A recent study on the efficacy of selective serotonin reuptake inhibitors (SSRIs) – antidepressants like Prozac – has been widely reported in the media. Unfortunately it has not been reported very well. Headlines like ‘Antidepressant drugs don’t work’ (The Independent) are misleading. What the study actually found is that the efficacy of SSRIs varies with the degree of depression; subjects with mild depression experienced no benefit, compared to placebo, and depression had to be severe before the drugs significantly outperformed placebo.

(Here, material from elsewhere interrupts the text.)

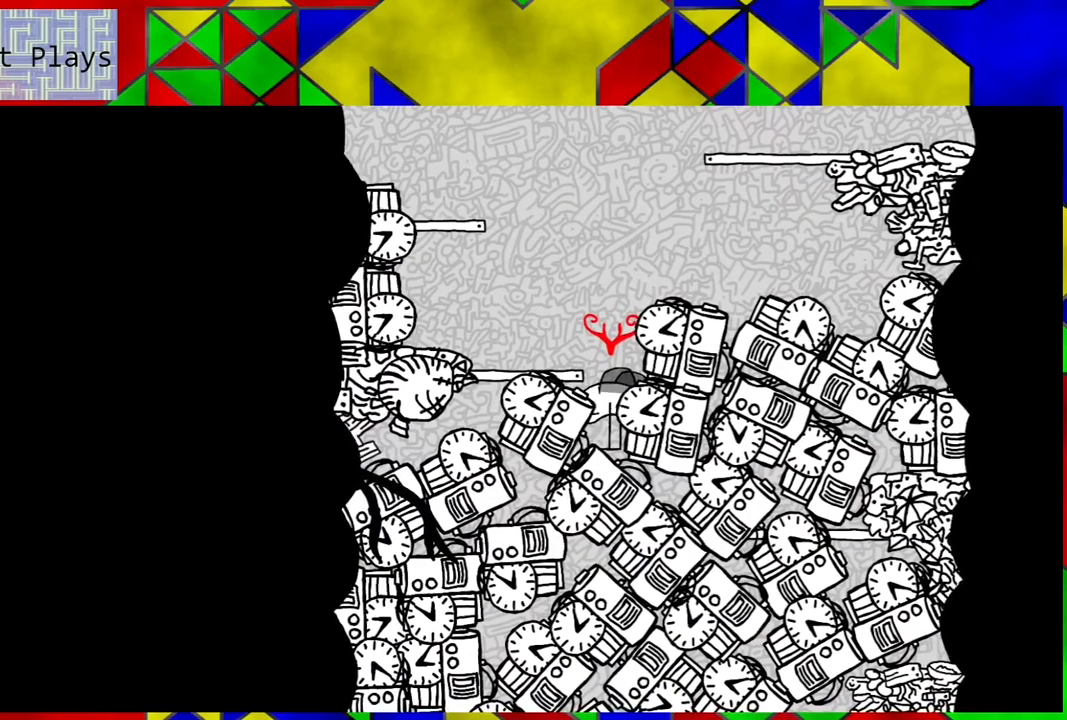
{"buttons": ["B"], "left_stick": "center", "right_stick": "center", "events": [[117, "Y", "down"], [250, "Y", "up"], [417, "B", "down"]]}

There are several lessons here. The first concerns research ethics. The study here is a meta-analysis. The authors used freedom of information laws to get unpublished data submitted to the FDA for licensing of these drugs, and found that with this data added to the published data, the effect size of SSRIs was much smaller than the drug companies would have you believe. This is one example of how drug company funding both promotes and distorts science; unfavorable results often go unpublished (it is likely that the effect size across all studies is even smaller than Kirsch et al. report, since there are very likely to be unfavorable studies that were not reported to the FDA). Funding distorts science independently of reporting effects, since findings are signficantly more favorable to funders independently of such effects. Given that we must find a way to live with corporate financing of science – without this funding, much less science would be done – it seems reasonable to demand that publishing of all results be required as a condition of FDA approval.
The second lesson concerns the use of SSRIs as ‘lifestyle’ drugs. Ever since Peter Kramer’s well-known book Listening to Prozac, bioethicists have been concerned with using them to become ‘better than well’. This data suggests the concern may have been misplaced: for mild depression (oddly) placebo outperformed Prozac. So here’s question for those, like Carl Elliott, who worry that Prozac might render us inauthentic: is it wrong to use a placebo to become better than well?
Some provocative — and, apparently, scarcely yet researched — concerns about SSRIs are raised in the latest NY Review of Books:
“It is well known that these medications can cause emotional blunting and dysfunction in sexual desire, arousal, and performance in upward of three of every four patients. But we are writing now to add that we believe these side effects have even more serious consequences than currently appreciated, due to their impact on several other related neural mechanisms.”